The Sisters of Mercy

The Sisters of Mercy were founded by Catherine McAuley, an Irish Catholic laywoman who wanted to address the many needs of people who were economically poor in early nineteenth century Ireland. Using an inheritance, she opened the first House of Mercy on Lower Baggot Street in Dublin, Ireland on September 24, 1827, a place to shelter and educate women and girls. Her original intention was to assemble a lay corps of Catholic social workers. Impressed by her good works and the importance of continuity in the ministry, the Archbishop of Dublin advised her to establish a religious congregation. Three years later on December 12, 1831, Catherine and two companions became the first Sisters of Mercy.
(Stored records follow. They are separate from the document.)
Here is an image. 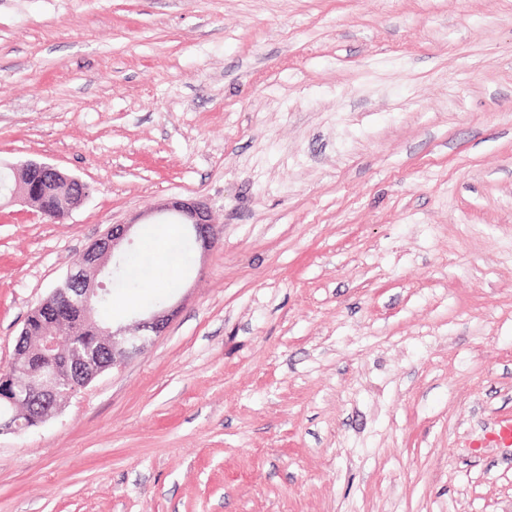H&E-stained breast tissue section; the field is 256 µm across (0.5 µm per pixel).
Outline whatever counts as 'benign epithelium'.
<instances>
[{"mask_svg": "<svg viewBox=\"0 0 512 512\" xmlns=\"http://www.w3.org/2000/svg\"><path fill=\"white\" fill-rule=\"evenodd\" d=\"M21 171L24 174L43 172L54 185L63 187L67 191L65 210L68 213L78 208L90 194L89 184L49 163L28 160L21 164ZM14 204L36 205L31 192L21 180L16 182L15 189L5 197V205ZM160 211L177 216L187 226L191 239L200 244L202 249L206 250L216 242L218 231L204 202L177 199L161 206ZM133 228L132 224L110 225L101 238L81 253L80 261L69 271L66 282L74 285V288L68 292L62 288L54 290L55 296L66 293L67 313L77 315L79 325L72 335H83L92 315V300L99 296L100 288L103 287L97 278L105 277L109 263H119V252L123 244L132 242ZM174 312L173 308L152 309L128 324L111 326L105 331V336L97 338V345L92 349L75 343L65 351L61 349V337H40L33 352V375L36 379L20 384L12 378L0 377V400L7 401L14 409L10 417L0 419V433L17 431L19 415L26 413V407L38 396L45 398L44 410L32 415L31 420L37 425L46 421L57 410L58 402L54 397L68 384L72 368H79L90 378L108 367L114 369L122 366L129 357L145 350L155 337L167 329ZM101 350L112 351V364L108 367L99 361L98 352Z\"/></svg>", "mask_w": 512, "mask_h": 512, "instance_id": "benign-epithelium-1", "label": "benign epithelium"}]
</instances>
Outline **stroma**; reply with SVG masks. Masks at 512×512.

In the 10 years between the founding and her death, she established 14 independent foundations in Ireland and England.

The Sisters of Mercy were very active in the care of children and established a large number of Catholic orphanages, industrial schools and other institutions in Ireland, Great Britain and across the world.
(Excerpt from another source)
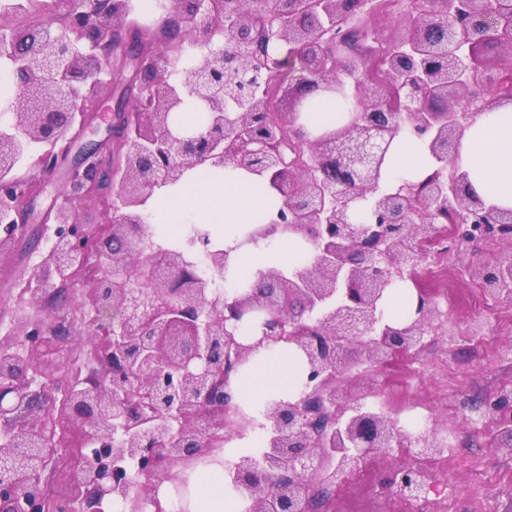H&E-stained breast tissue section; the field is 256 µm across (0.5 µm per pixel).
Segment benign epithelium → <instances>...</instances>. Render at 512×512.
<instances>
[{"label": "benign epithelium", "instance_id": "1", "mask_svg": "<svg viewBox=\"0 0 512 512\" xmlns=\"http://www.w3.org/2000/svg\"><path fill=\"white\" fill-rule=\"evenodd\" d=\"M303 27L291 19L299 0L273 13L268 0H238L235 31L215 23L223 0H173L160 16L162 29L182 38L194 63L176 81L153 80L148 72L162 55L149 42L136 50L138 66L123 60L136 37L133 0H54L67 18L63 26L37 28L39 53L16 50L27 31L8 29L0 53L10 65L19 105L0 130V254L15 243L29 220V201L43 190L36 180L14 178L19 146H39V169L49 174L68 164L61 201L46 220L56 224L27 282L31 300L61 296L84 271L93 250L103 255L101 276L88 289L91 336L109 335L111 351L98 362L101 373L47 386L35 361L46 333L27 307L15 312L0 338V512H164L157 490L174 482L171 467L185 465L223 436L224 391L229 373L250 347L235 339L238 324L259 314L263 338H284L307 362V391L265 411L269 444L260 456L244 455L228 471L230 482L250 496L248 512H313L324 486L343 482L359 463L389 455L409 443L425 458L442 451L433 426L405 434L387 413L352 404L339 395L335 379L346 372L344 352L359 346L372 363H384L421 343L444 316L424 291L415 318L402 327L382 322L378 305L396 280H411L423 260L421 248L441 232V207L460 224H479L495 240L512 243V211L486 206L466 188L454 165L460 139L474 118L512 101V0H436L443 11L444 38L425 39L431 23L412 8L385 42L386 85L372 84L338 130L313 140L297 139L307 161L287 160L269 140L250 137L253 112L228 110L229 95L215 74L233 70L243 53L262 64L264 42L295 49L288 69L294 100L278 110L275 130L294 134L305 95L320 85L337 91L353 70L354 55L336 49V29L364 12L368 0H309ZM495 49L498 57L486 55ZM40 79H31L32 72ZM200 100L207 122L175 131L174 112L183 104L175 86ZM120 91L112 121L100 140L82 143L69 157L73 129L84 131L89 113L71 98L90 91ZM408 128L428 139L433 157L448 167L428 192L404 182L385 190L380 171L393 136ZM210 163L270 174L287 206L282 230L301 233L313 245L312 263L289 274L269 269V288L227 300L210 293L193 272L187 248L163 249L151 242L142 207L156 187L180 179L188 165ZM333 166L339 180L323 178ZM110 199L112 212L97 224L79 222L72 202ZM371 201L368 219L357 222L354 206ZM205 247L214 274L224 276L227 253ZM147 274L131 279L132 260ZM494 303L512 307V252L492 264L468 268ZM76 424L100 448L76 450L63 469L76 495L56 502L43 490L42 475L58 446L55 425ZM399 469L392 493L416 500L419 479Z\"/></svg>", "mask_w": 512, "mask_h": 512}]
</instances>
In Ireland, the Sisters made a particular contribution to the medical care provided in the country's workhouses. They were first allowed to act as workhouse hospital nurses in 1861 at the Limerick Union workhouse. After protracted correspondence on the matter, the appointment of three of the order's nuns was reluctantly acceded to by Irish Poor Law Commissioners, so long as the posts were advertised and interviewed in normal manner and that the workhouse master retained overall responsibility for the infirmary's operation. There was also concern that such appointments did not result in demands for religious segregation within workhouse infirmaries. Within twenty years, the Irish Local Government Board was positively recommending the employment of Sisters of Mercy to provide workhouse medical care. A survey in 1903 revealed that 85 unions employed nuns as nurses, with the nursing matron in 32 workhouses being a nun. Nuns were also employed as teachers. In many cases, the nuns were given their own separate accommodation on workhouse sites.